TASK REQUIREMENTS —
Can you copy every one of the following items word for word, without changing anything?

STORED DATA —
================================
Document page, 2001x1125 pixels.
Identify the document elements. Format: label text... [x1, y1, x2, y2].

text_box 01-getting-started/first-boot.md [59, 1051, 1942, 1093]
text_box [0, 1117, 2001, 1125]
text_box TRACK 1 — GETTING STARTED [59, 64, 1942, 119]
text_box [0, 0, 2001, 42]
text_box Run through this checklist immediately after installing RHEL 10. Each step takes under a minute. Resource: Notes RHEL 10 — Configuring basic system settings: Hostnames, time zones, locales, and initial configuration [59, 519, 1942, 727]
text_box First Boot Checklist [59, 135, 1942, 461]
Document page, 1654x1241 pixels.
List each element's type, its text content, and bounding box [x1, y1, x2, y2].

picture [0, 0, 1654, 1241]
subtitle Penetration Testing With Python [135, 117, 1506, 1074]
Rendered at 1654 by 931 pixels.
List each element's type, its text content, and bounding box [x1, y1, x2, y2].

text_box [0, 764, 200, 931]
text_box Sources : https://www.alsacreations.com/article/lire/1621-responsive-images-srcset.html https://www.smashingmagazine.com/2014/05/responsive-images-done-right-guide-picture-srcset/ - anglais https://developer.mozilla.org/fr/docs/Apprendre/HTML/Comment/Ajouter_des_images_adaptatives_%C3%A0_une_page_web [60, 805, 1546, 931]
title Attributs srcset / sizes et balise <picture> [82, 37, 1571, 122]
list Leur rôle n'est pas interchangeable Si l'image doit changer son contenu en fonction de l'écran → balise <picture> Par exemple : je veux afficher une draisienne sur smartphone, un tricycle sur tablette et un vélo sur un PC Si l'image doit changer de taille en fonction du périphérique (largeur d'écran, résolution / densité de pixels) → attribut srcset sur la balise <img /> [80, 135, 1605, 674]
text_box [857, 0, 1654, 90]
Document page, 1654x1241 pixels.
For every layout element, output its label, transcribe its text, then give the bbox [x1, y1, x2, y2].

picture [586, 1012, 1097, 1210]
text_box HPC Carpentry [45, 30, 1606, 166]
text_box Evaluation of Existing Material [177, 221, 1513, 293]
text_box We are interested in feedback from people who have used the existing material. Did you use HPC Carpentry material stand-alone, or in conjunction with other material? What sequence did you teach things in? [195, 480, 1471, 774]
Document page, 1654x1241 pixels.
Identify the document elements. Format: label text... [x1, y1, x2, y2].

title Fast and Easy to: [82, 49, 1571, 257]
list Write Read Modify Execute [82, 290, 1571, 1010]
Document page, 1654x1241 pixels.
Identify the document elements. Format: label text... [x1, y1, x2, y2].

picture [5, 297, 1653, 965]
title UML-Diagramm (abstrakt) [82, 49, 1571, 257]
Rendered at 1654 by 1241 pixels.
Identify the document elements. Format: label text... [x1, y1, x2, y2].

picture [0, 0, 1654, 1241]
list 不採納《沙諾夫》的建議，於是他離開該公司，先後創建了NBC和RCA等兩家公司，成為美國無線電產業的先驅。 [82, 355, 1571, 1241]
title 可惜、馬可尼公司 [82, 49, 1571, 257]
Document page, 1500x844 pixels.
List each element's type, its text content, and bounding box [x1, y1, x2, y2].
================================
FULL OUTPUT —
Document page, 2001x1125 pixels.
Identify the document elements. Format: label text... [x1, y1, x2, y2].

text_box 01-getting-started/first-boot.md [59, 1051, 1942, 1093]
text_box [0, 1117, 2001, 1125]
text_box TRACK 1 — GETTING STARTED [59, 64, 1942, 119]
text_box [0, 0, 2001, 42]
text_box Run through this checklist immediately after installing RHEL 10. Each step takes under a minute. Resource: Notes RHEL 10 — Configuring basic system settings: Hostnames, time zones, locales, and initial configuration [59, 519, 1942, 727]
text_box First Boot Checklist [59, 135, 1942, 461]
Document page, 1654x1241 pixels.
List each element's type, its text content, and bounding box [x1, y1, x2, y2].

picture [0, 0, 1654, 1241]
subtitle Penetration Testing With Python [135, 117, 1506, 1074]
Rendered at 1654 by 931 pixels.
List each element's type, its text content, and bounding box [x1, y1, x2, y2].

text_box [0, 764, 200, 931]
text_box Sources : https://www.alsacreations.com/article/lire/1621-responsive-images-srcset.html https://www.smashingmagazine.com/2014/05/responsive-images-done-right-guide-picture-srcset/ - anglais https://developer.mozilla.org/fr/docs/Apprendre/HTML/Comment/Ajouter_des_images_adaptatives_%C3%A0_une_page_web [60, 805, 1546, 931]
title Attributs srcset / sizes et balise <picture> [82, 37, 1571, 122]
list Leur rôle n'est pas interchangeable Si l'image doit changer son contenu en fonction de l'écran → balise <picture> Par exemple : je veux afficher une draisienne sur smartphone, un tricycle sur tablette et un vélo sur un PC Si l'image doit changer de taille en fonction du périphérique (largeur d'écran, résolution / densité de pixels) → attribut srcset sur la balise <img /> [80, 135, 1605, 674]
text_box [857, 0, 1654, 90]
Document page, 1654x1241 pixels.
For every layout element, output its label, transcribe its text, then give the bbox [x1, y1, x2, y2].

picture [586, 1012, 1097, 1210]
text_box HPC Carpentry [45, 30, 1606, 166]
text_box Evaluation of Existing Material [177, 221, 1513, 293]
text_box We are interested in feedback from people who have used the existing material. Did you use HPC Carpentry material stand-alone, or in conjunction with other material? What sequence did you teach things in? [195, 480, 1471, 774]
Document page, 1654x1241 pixels.
Identify the document elements. Format: label text... [x1, y1, x2, y2].

title Fast and Easy to: [82, 49, 1571, 257]
list Write Read Modify Execute [82, 290, 1571, 1010]
Document page, 1654x1241 pixels.
Identify the document elements. Format: label text... [x1, y1, x2, y2].

picture [5, 297, 1653, 965]
title UML-Diagramm (abstrakt) [82, 49, 1571, 257]
Rendered at 1654 by 1241 pixels.
Identify the document elements. Format: label text... [x1, y1, x2, y2].

picture [0, 0, 1654, 1241]
list 不採納《沙諾夫》的建議，於是他離開該公司，先後創建了NBC和RCA等兩家公司，成為美國無線電產業的先驅。 [82, 355, 1571, 1241]
title 可惜、馬可尼公司 [82, 49, 1571, 257]
Document page, 1500x844 pixels.
List each element's type, its text content, and bounding box [x1, y1, x2, y2].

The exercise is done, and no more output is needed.